With the template defined above and the features mapping that we provide in `features_dict`, Jinja can now dynamically generate the actual SQL query that we need.

In [8]:
j2_template = Template(template_standard_generic_equipment)

print(j2_template.render(features_dict=features_dict))


with standard_generic_equip_long as (
select
    vin
    , lf_styles.value:basic_data:year::integer as YEAR
    , lf_styles.value:basic_data:make::STRING AS make
    , lf_styles.value:basic_data:model::STRING AS model
    , lf_styles.value:basic_data:is_oem_build_data::STRING AS is_oem_build_data
    , lf_styles.value:basic_data:d1_verified_record_level::STRING d1_verified_record_level
    , array_size(raw_json['query_responses']['python3_example']['us_market_data']['us_styles']) AS style_count
    , lf_styles.value:name::string as style_name
    , lf_styles.value:complete::string as complete_style
    , lf_generic_equipment_values.value:generic_equipment_id::number as generic_equipment_id
    , lf_generic_equipment_values.value:generic_equipment_value::string as generic_equipment_value
from
    vehicle_data_eval.d1_raw_json_pl
    , lateral flatten(raw_json['query_responses']['python3_example']['us_market_data']['us_styles']) as lf_styles
    , lateral flatten(lf_styles.value:standar

The above is the resulting SQL that was generated with Jinja templating engine.  We can see that Jinja entered or "typed" the feature IDs and feature names for us in the locations that we need it to, along with the proper commas and single quotes or double quotes.  This may not seem interesting or profound at first, but just imagine how you would have to change the query if we had to removed certain features or rename features.  To do this manually or without a templating engine would have been very error-proned!  Using Jinja templating engine, all we have to do is pass in or provide a data dictionary or mapping, then let Jinja do the rest.
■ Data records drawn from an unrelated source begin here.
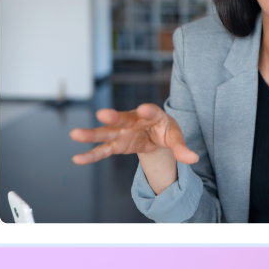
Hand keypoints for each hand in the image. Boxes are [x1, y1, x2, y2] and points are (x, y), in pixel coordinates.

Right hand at [69, 103, 198, 165]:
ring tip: (75, 134)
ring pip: (106, 132)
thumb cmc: (165, 130)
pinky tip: (77, 159)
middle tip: (103, 114)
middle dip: (114, 117)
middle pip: (123, 118)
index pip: (151, 112)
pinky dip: (91, 154)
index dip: (147, 111)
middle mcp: (133, 120)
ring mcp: (122, 131)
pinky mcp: (116, 144)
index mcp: (152, 114)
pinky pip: (102, 149)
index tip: (143, 109)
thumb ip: (182, 147)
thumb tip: (193, 159)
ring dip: (92, 134)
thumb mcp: (175, 137)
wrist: (155, 134)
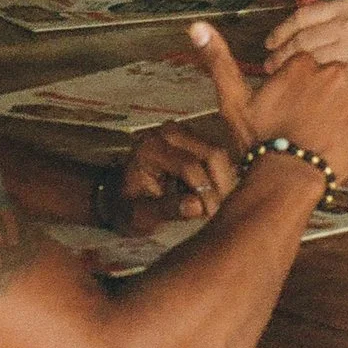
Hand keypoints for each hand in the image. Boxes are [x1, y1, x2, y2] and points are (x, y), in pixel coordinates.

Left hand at [116, 124, 238, 233]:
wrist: (122, 193)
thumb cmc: (129, 205)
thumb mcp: (140, 214)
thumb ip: (167, 209)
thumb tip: (196, 206)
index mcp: (150, 147)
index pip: (189, 166)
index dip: (205, 192)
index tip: (211, 215)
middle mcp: (169, 132)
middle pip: (213, 153)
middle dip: (222, 184)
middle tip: (220, 211)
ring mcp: (184, 132)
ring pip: (221, 153)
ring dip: (224, 181)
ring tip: (216, 205)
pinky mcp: (196, 137)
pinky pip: (220, 155)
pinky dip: (222, 176)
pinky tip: (213, 195)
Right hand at [194, 21, 347, 184]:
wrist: (289, 180)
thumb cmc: (260, 143)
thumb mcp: (233, 99)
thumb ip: (218, 59)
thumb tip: (196, 25)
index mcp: (300, 61)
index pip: (305, 57)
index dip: (299, 76)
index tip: (296, 95)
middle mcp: (330, 69)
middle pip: (331, 66)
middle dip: (324, 84)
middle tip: (314, 111)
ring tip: (339, 114)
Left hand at [262, 0, 347, 98]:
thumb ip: (334, 17)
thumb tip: (301, 10)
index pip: (303, 16)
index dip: (281, 30)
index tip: (269, 43)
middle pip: (302, 38)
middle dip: (280, 54)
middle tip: (268, 65)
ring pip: (310, 58)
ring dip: (292, 70)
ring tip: (281, 79)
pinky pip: (327, 77)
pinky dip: (312, 84)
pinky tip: (304, 90)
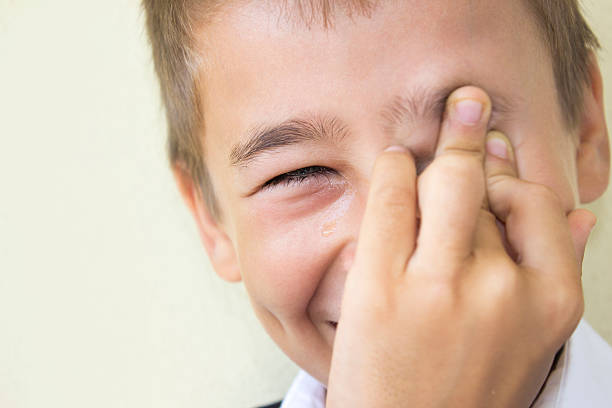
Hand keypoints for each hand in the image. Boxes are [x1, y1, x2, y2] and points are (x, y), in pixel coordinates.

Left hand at [326, 86, 594, 407]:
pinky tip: (395, 162)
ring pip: (445, 180)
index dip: (511, 171)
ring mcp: (439, 286)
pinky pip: (392, 198)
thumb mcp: (531, 339)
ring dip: (438, 151)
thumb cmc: (466, 384)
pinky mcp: (380, 287)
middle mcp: (501, 288)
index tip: (496, 145)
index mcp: (550, 301)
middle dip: (472, 146)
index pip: (537, 202)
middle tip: (465, 108)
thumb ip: (556, 272)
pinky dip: (394, 168)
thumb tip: (583, 216)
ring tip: (428, 143)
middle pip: (487, 186)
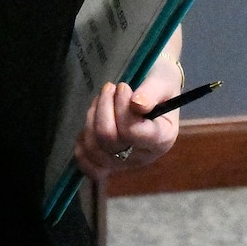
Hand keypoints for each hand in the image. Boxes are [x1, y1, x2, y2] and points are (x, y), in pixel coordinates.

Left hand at [72, 60, 183, 179]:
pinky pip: (86, 161)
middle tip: (110, 87)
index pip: (133, 132)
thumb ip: (152, 92)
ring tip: (102, 99)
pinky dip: (83, 139)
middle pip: (109, 139)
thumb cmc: (161, 88)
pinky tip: (92, 120)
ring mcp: (124, 163)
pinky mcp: (108, 164)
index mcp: (162, 139)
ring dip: (92, 118)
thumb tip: (137, 104)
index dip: (122, 109)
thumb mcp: (163, 82)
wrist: (155, 95)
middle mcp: (143, 156)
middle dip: (104, 107)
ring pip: (94, 147)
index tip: (123, 87)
As with any tool we use, there are PROs and CONs.  So what are the CONs for using a template engine?  You do have to learn the templating engine's scripting syntax.  After you get used to the weird syntax, it is a relatively easy or short learning curve.  We have to keep in mind that because of its scripting capability is why using a templating engine is so powerful.